Simulation time not decreasing in Multithreading

Hello Geant4 users,

I have a time consuming application that I would like to run in MT over my 48 threads machine (2processors → 212 cores → 2*24 Threads). I am working on Windows 10 with geant4 10_06_p02 installed. My processors are Processor Intel® Xeon® Gold 5118. When I ask ”G4Threading::G4GetNumberOfCores()“ I get 48.

I first set DGEANT4_BUILD_MULTITHREADED=ON during Geant4 installation. Then I tested some provided applications examples using different number of threads ”runManager->SetNumberOfThreads(x)“ and I measured simulation time elapsed.

timing-simulation

I realized that simulation time does not decrease necessary with the number of threads in my case. I supposed applications run over 1 processor but some unknowns remains:

-Why is 24 threads setting not faster than others?
-What is the difference between Parallelization and Multithreading?

I understand that there are specific libraries and technics which are “examples\extended\parallel” but which one is the most appropriate for my case between the three below?

-MPI
-TBB
-TOP-C

Is there a simple way to use 48 threads in MT with my application or because I have 2 processors should I use parallelization?

Thank you for your help

Do you have code which writes to a (shared) output file for each event? Geant4 events are typically very fast to generate (tens of milliseconds), so you could be getting hit with mutexing slowdowns.

Geant4 doesn’t do any parallelization within the simulation code. The Run Manager creates worker threads, each of those threads then runs as a simple sequential process, generating events. Events get merged into the run output along the way, or (using G4Analysis stuff) at the end of the run.

Thank you for your answer.
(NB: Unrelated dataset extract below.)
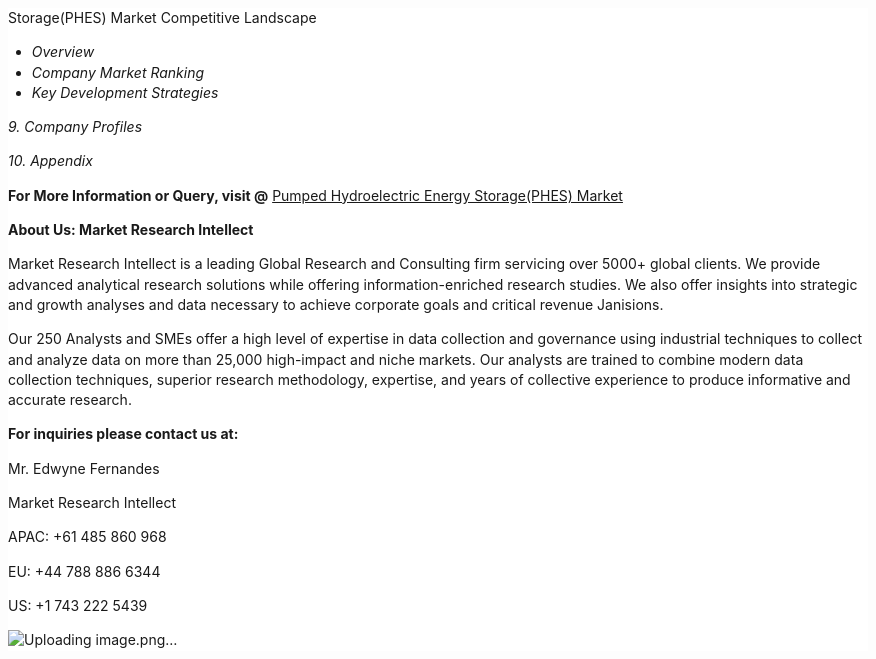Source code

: Storage(PHES) Market Competitive Landscape</span></em></p><ul><li><em><span class="">Overview</span></em></li><li><em><span class="">Company Market Ranking</span></em></li><li><em><span class="">Key Development Strategies</span></em></li></ul><p><em><span class="font-[700]">9. Company Profiles</span></em></p><p><em><span class="font-[700]">10. Appendix</span></em></p><p><span class="font-[700]"><strong>For More Information or Query, visit&nbsp;@</strong>&nbsp;</span><span class="font-[700]"><a href="https://www.marketresearchintellect.com/product/global-pumped-hydroelectric-energy-storagephes-market/?utm_source=Linkedin&utm_medium=858" target="_blank" data-tracking-control-name="article-ssr-frontend-pulse_little-text-block" data-tracking-will-navigate="" data-test-link="">Pumped Hydroelectric Energy Storage(PHES) Market</a></span></p><p><strong><span class="font-[700]">About Us: Market Research Intellect</span></strong></p><p><span class="">Market Research Intellect is a leading Global Research and Consulting firm servicing over 5000+ global clients. We provide advanced analytical research solutions while offering information-enriched research studies.&nbsp;</span>We also offer insights into strategic and growth analyses and data necessary to achieve corporate goals and critical revenue Janisions.</p><p><span class="">Our 250 Analysts and SMEs offer a high level of expertise in data collection and governance using industrial techniques to collect and analyze data on more than 25,000 high-impact and niche markets. Our analysts are trained to combine modern data collection techniques, superior research methodology, expertise, and years of collective experience to produce informative and accurate research.</span></p><p><strong>For inquiries please contact us at:</strong></p><p>Mr. Edwyne Fernandes</p><p>Market Research Intellect</p><p>APAC: +61 485 860 968</p><p>EU: +44 788 886 6344</p><p>US: +1 743 222 5439</p>
![Uploading image.png…]()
In my own code I have a shared output file which is filled at the end of each event in EventAction.cc :

void EventAction::EndOfEventAction(const G4Event* event)
{
.
.
.
G4AnalysisManager* analysisManager = G4AnalysisManager::Instance();
analysisManager->FillH1(0, deposit_energy);

#ifdef G4MULTITHREADED
    static G4Mutex stuffMutex = G4MUTEX_INITIALIZER;
    G4AutoLock al(&stuffMutex);
#endif

static std::ofstream stuff("stuff.csv");
stuff << deposit_energy  << std::endl;

.
.
.

}

Is the above code an unsafe way to fill an output file in MT?

But what about the Example B1 I would like to run in MT without changing anything in the code. Why I don’t get the fastest simulation time with 48 threads.

Thank you for your help

It’s definitely not unsafe, but it’s inefficient (and inescapable in this model. The mutex lock can dominate your job time when you have a lot of threads, and the event processing time is very short. You end up with the threads spending most of their time waiting for each other, and the effective throughput starts to look like sequential running :frowning:

Thank you very much. I understand mutex block the simulation waiting end of events.
For now I am calling at each step in SteppingAction two inline functions written in EventAction.hh to :

  • fill an Ntuple with x,y,z position and saved it in a csv file in EventAction.cc.
  • sum total energy deposit of each step in a run and fill an histogram in Event Action.cc.
    What is the best way to sum the total energy deposit of each event in a run and also save x,y,z positions of each event, should I use G4Analysis.cc? Build as much csv output file as threads?

My understanding is that if you use G4Analysis, it can take care of the merging across threads in an automatic way for you. I don’t know enough about it to give you code guidance, but it seems like many of the advanced and extended examples make use of it, both for histograms and for proper N-tuples.

Thank you for your help, I will try to use G4Analysis for saving particles interactions positions.